**INSTRUCTIONS TO FOLLOW**
Across the records below, how many lines contain the string "Sara"? Give the number by itself.

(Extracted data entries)
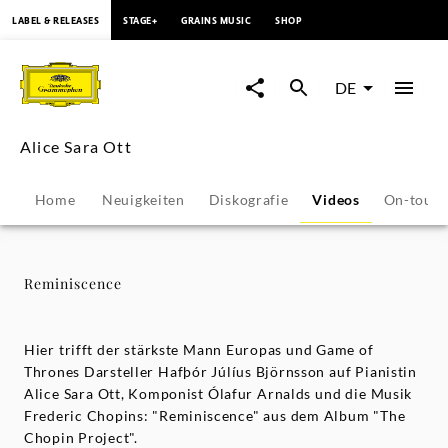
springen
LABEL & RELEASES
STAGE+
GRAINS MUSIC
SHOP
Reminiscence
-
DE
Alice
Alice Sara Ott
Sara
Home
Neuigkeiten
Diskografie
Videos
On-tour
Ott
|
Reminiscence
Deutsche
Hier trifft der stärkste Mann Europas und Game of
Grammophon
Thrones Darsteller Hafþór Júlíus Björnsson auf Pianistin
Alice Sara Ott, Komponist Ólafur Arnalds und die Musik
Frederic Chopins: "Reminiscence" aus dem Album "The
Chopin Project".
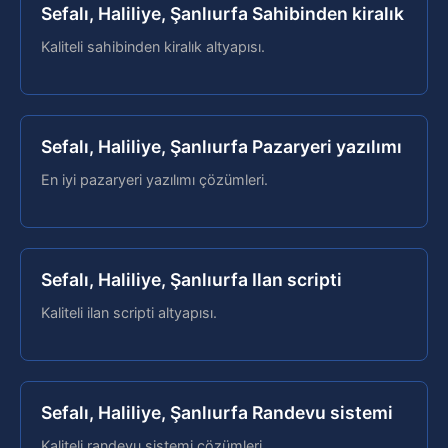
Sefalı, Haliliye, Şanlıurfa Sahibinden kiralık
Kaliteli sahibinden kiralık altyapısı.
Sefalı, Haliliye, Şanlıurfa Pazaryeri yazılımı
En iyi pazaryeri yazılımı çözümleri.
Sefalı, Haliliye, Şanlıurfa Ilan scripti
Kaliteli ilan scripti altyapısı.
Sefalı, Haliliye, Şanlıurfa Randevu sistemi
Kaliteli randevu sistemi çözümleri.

**RESULT OF THIS EXERCISE**
3